Basaal I - P32 - CD86-expression on monocytes and B cells as a tool for thera­peutic drug monitoring of belatacept

G.N. de Graav, D.A. Hesselink, W. Verschoor, M. Dieterich, T. van Gelder, W. Weimar, C.C. Baan

Chair(s): dr. Ron W.F. de Bruin, Erasmus MC, Rotterdam

Thursday 10 march 2016

12:30 - 13:00h at Foyer

Categories: Postersessie

Parallel session: Postersessies XI - Opgesplitst in 3 tijdblokken en 3 categoriëen (klinisch, basaal, donatie)
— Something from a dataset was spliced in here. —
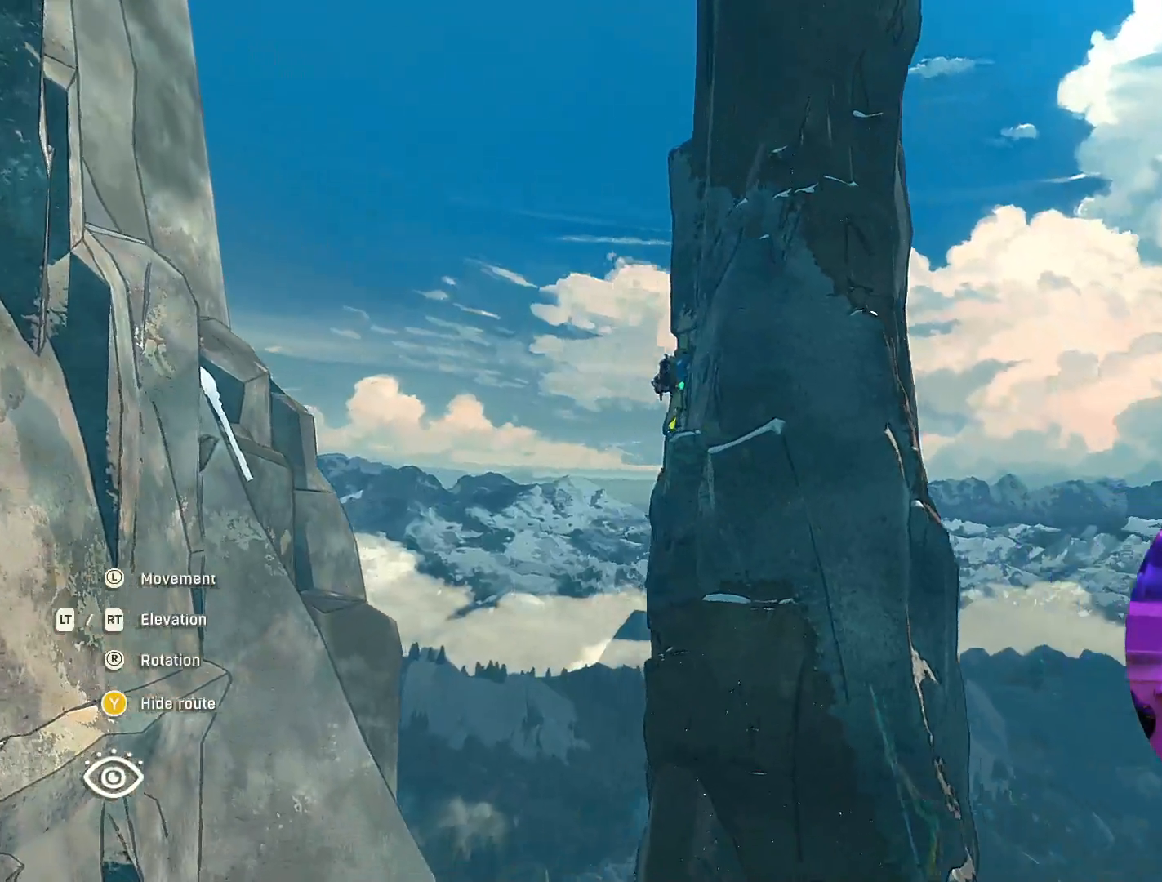
{"buttons": [], "left_stick": "left", "right_stick": "center", "events": [[367, "right_stick", "center"]]}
Belatacept blocks CD28-mediated T-cell activation by binding CD86 on antigen presenting cells. No therapeutic drug monitoring of serum levels is recommended for belatacept, because of low inter-patient variability in pharmacokinetic parameters. We questioned whether the CD86 competition flow cytometry assay on monocytes and on donor-antigen stimulated B cells could be useful as a tool for pharmacodynamic monitoring of belatacept therapy. CD86-expression was assessed on monocytes and donor-antigen activated B cells of patients treated with tacrolimus or the Less-Intensive regimen of belatacept, in the stable situation and during rejection. Before transplantation, flow cytometric analysis of whole blood samples showed that CD86 was expressed on monocytes: median 2029 molecules/cell [1179-4102]. After one dose of belatacept the numbers of free CD86-molecules per monocyte dropped by >85% in all patients (n=17), p=0.0003. In tacrolimus-treated patients (n=19) the expression levels of this co-stimulatory molecule decreased by 33% (p=0.003), significantly less than in belatacept treated patients (p<0.0001). For the entire one year study period the numbers of free CD86-molecules per monocyte remained stable in patients without rejection treated with either belatacept or tacrolimus. Also during rejection the CD86-expression on monocytes was still blocked for >85% in belatacept-treated patients. CD86 was not detectable on circulating B cells and was subsequently studied in vitro after stimulation with donor antigen in the presence and absence of added belatacept. After stimulation, the CD86-expression on B cells increased to ~40%, and was 55% lower in the presence of therapeutic concentrations of belatacept (10 µg/mL) vs. 38% lower with tacrolimus (10 ng/mL), p=0.02. No significant differences were found between CD86-expression on B cells obtained from rejectors or non-rejectors. The fully effective blockade of CD86 on blood monocytes did not prevent the occurrence of rejection, which makes this assay less suitable for TDM to prevent rejection. Belatacept only partly blocked CD86-expression on in vitro donor-antigen re-activated B cells. Since the magnitude of blockade by belatacept was not different between rejectors and non-rejectors, this assay will not be instrumental in improving efficacy of belatacept treatment.